И никогда больше я её высочество не видал. Только на Рождество в тот же год получил от неё собственноручное письмо. Оно у меня и до сих пор хранится вместе с родительскими венчальными кольцами и банковской книжкой, только я никогда в него не заглядываю – и так помню наизусть. Даже не письмо это, записочка. Её высочество всем такие прислала, кто из её прежних слуг дома остался.

«Милый Афанасий (так начиналось послание), у меня все хорошо, и скоро появится малютка – сын или дочь. Я часто вспоминаю наши прогулки. Помнишь, как ты расшибся, а я подумала, что ты убился насмерть? А недавно ты мне приснился, и был ты никакой не слуга, а принц и говорил мне что-то очень радостное и приятное, только я не запомнила, что. Будь счастлив, Афанасий, и вспоминай меня иногда».

Вот какое я получил от неё письмо. А больше писем не было, потому что первыми же родами её высочество преставилась и уже без малого тридцать лет пребывает с ангелами, где ей, несомненно, уместнее, чем на нашей грешной земле.

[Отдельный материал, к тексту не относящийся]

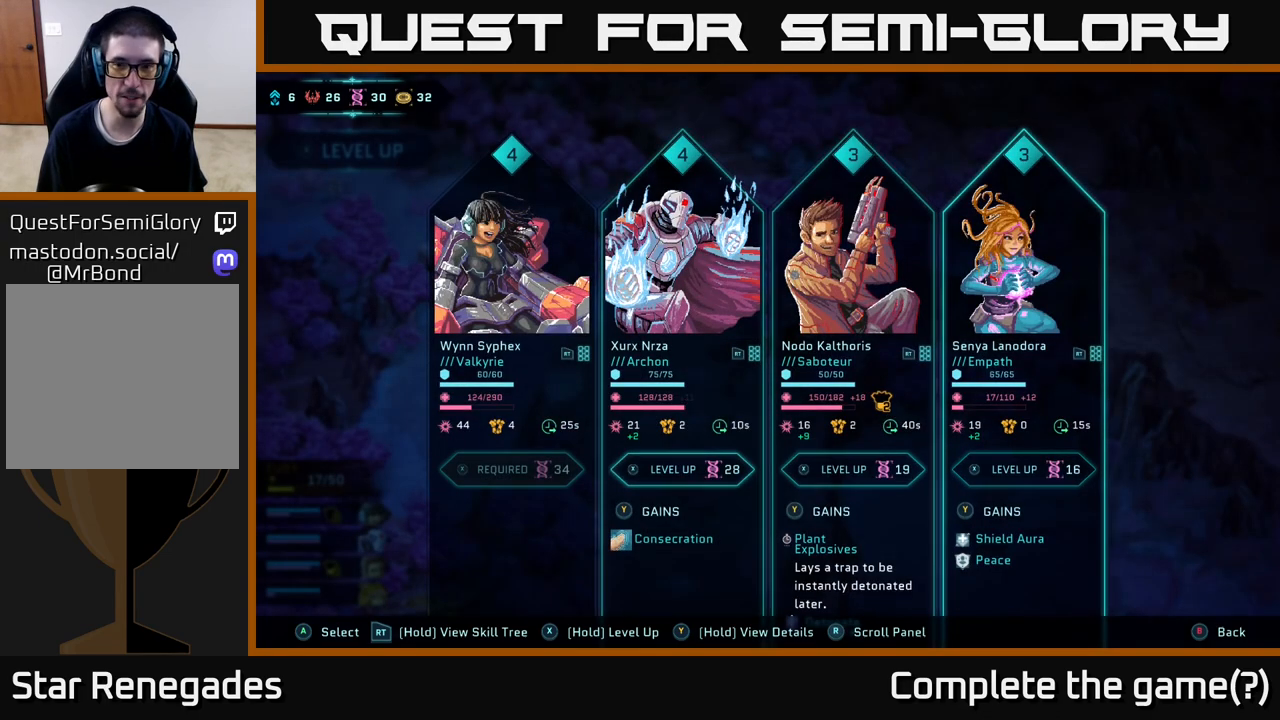
{"buttons": [], "left_stick": "center", "right_stick": "center", "events": [[67, "A", "down"], [183, "A", "up"]]}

Так что батюшка оказался кругом прав, хоть я долго, до самой его кончины, не мог ему простить, что не отпустил меня в Германию. Вскорости после отбытия её высочества мне сравнялось семнадцать, и родители хотели женить меня на дочери старшего швейцара из Аничкова дворца. И девушка была хорошая, но я ни в какую. При ровном и покладистом характере иной раз находило на меня такое вот упрямство. Отец со мной побился-побился, да и отступился. Думал, со временем одумаюсь. Одуматься я одумался, а к семейной жизни так у меня охоты и не возникло.

Для настоящего дворецкого оно и лучше – ничто от службы не отрывает. Фома Аникеевич вон тоже не женат. А легендарный Прокоп Свиридович, хоть и имел супругу и детей, но держал семью в деревне и наведывался к ним только дважды в год – на Рождество и Пасху.

Настоящий дворецкий знает, что его служба – не должность, а образ жизни. Не бывает так, что с утра до вечера ты дворецкий, а после вернулся к себе и стал просто Афанасием Зюкиным. Дворецкий – это как дворянин, и корень тот же, только у нас к себе строгости больше, чем у дворянства. Зато и цена нам большая.

Многие хотели бы настоящего царского или великокняжеского дворецкого к себе переманить, и, бывало, огромные деньги сулили. Всякому богатею лестно, чтоб у него в хоромах такое же заведение было, как в императорских дворцах. Мой родной брат Фрол не устоял, польстился на барыши. Теперь служит дворецким – нет, это у них называется «мажордомом» – у московского миллионщика, банкира Литвинова, из иудеев. Получил Фрол пять тысяч на обзаведение и три тысячи в год, да на всем готовом, да с квартирой, да с наградными. Был дворецкий, и не стало.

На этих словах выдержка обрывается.